Mi viene bene allo scopo, riportare una serie di affermazioni di Richard Smith, già editor del British Medical Journal. Affermazioni fatte nel lontano 1999 con lo scopo di intervenire sulle aspettative dei cittadini nei confronti di una “medicina mitica” e che copio di sana pianta dal blog di Nino Cartabellotta fondatore del GIMBE, Gruppo Italiano per la Medicina Basata sull’Evidenza, blog che consiglio a tutti di visitare. A tal proposito Richard Smith ricorda che:

1) la morte è inevitabile
 2) la maggior parte delle malattie gravi non può essere guarita
3) gli antibiotici non servono per curare l’influenza
4) le protesi artificiali ogni tanto si rompono
5) gli ospedali sono luoghi pericolosi [in particolare quelli piccoli (n.d.a.)]
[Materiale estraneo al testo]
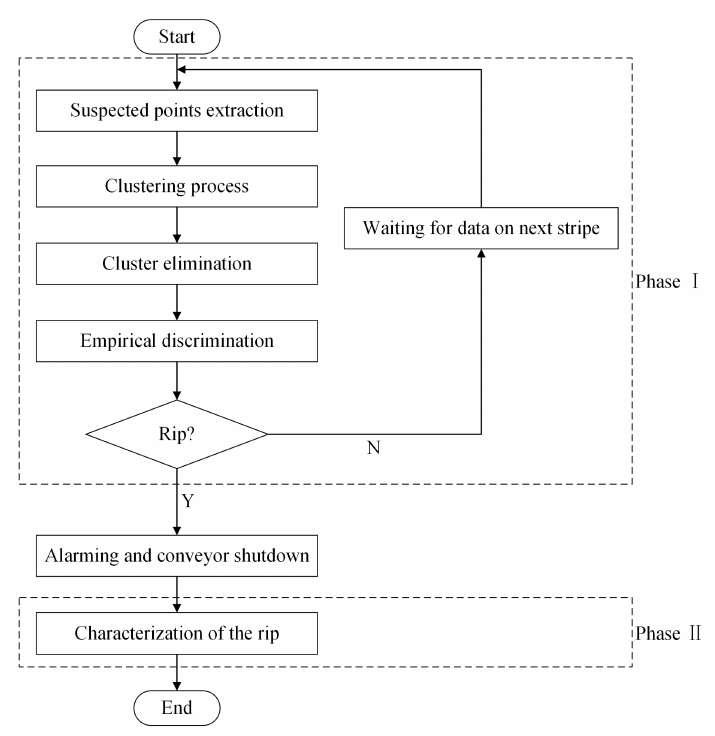
Figure 2. Flowchart of algorithm in this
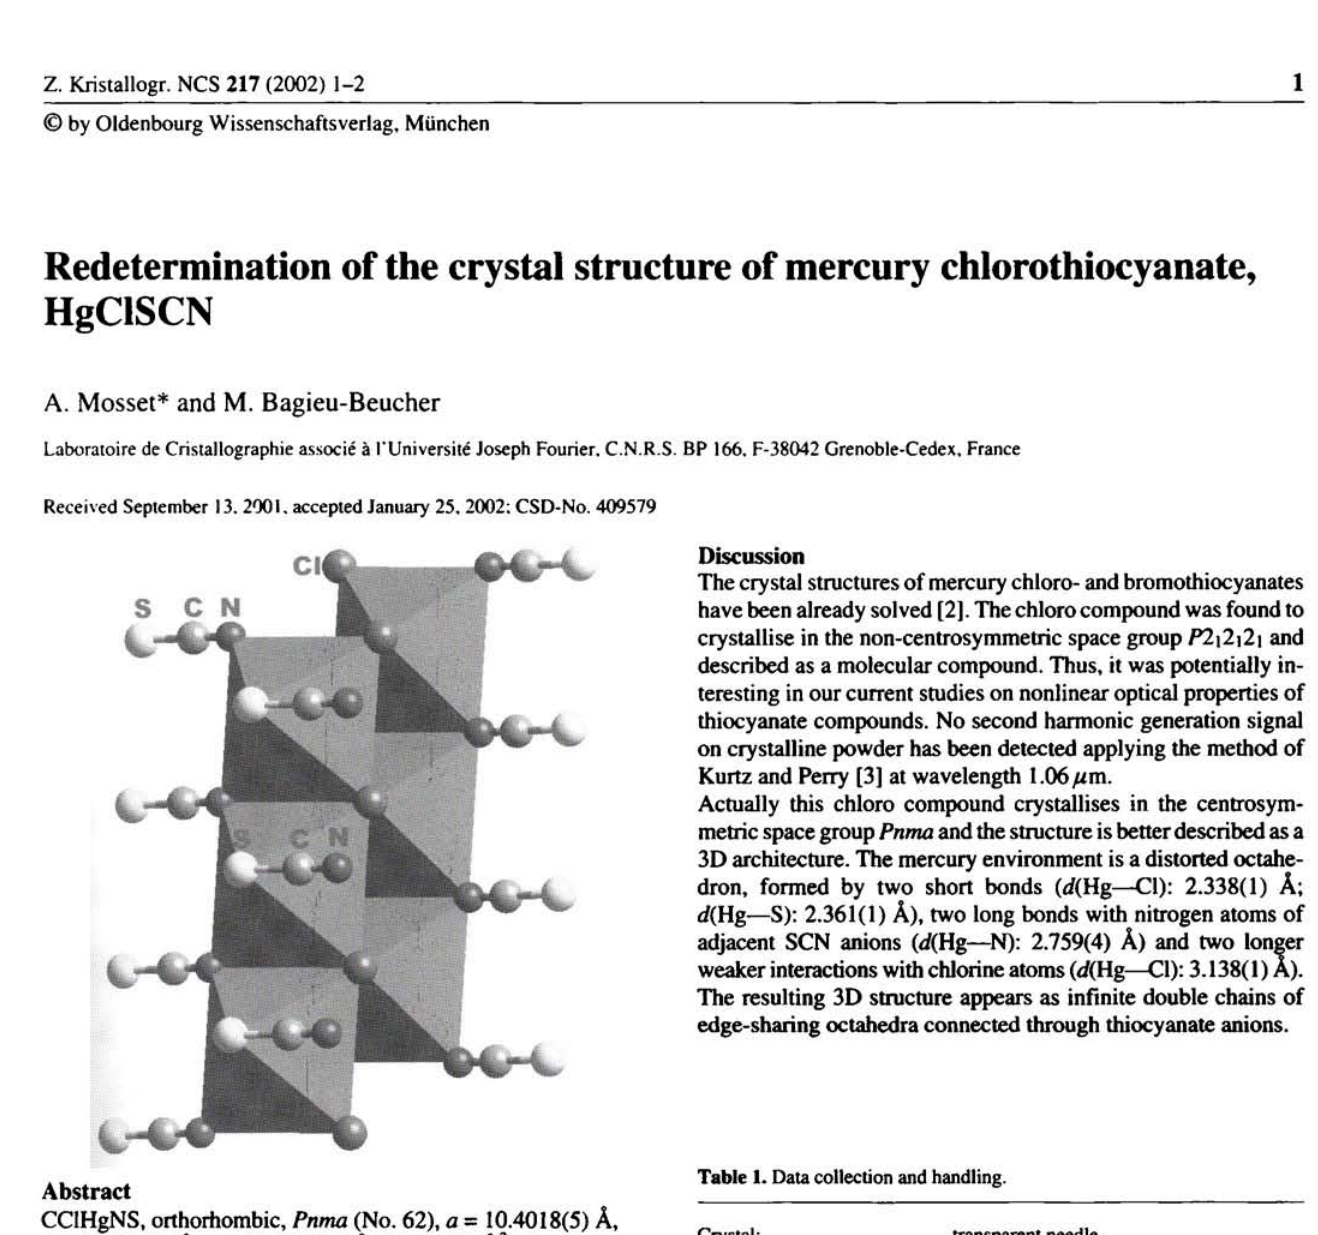
Table 2. Atomic coordinates and displacement parameters (in Â 2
6) tutti i farmaci hanno anche effetti collaterali
7) la maggioranza degli interventi sanitari produce solo benefici marginali e molti non funzionano affatto
8) gli screening producono anche risultati falsi negativi e falsi positivi
9) oltre che acquistare indiscriminatamente tecnologie sanitarie, esistono altri modi per investire le risorse economiche.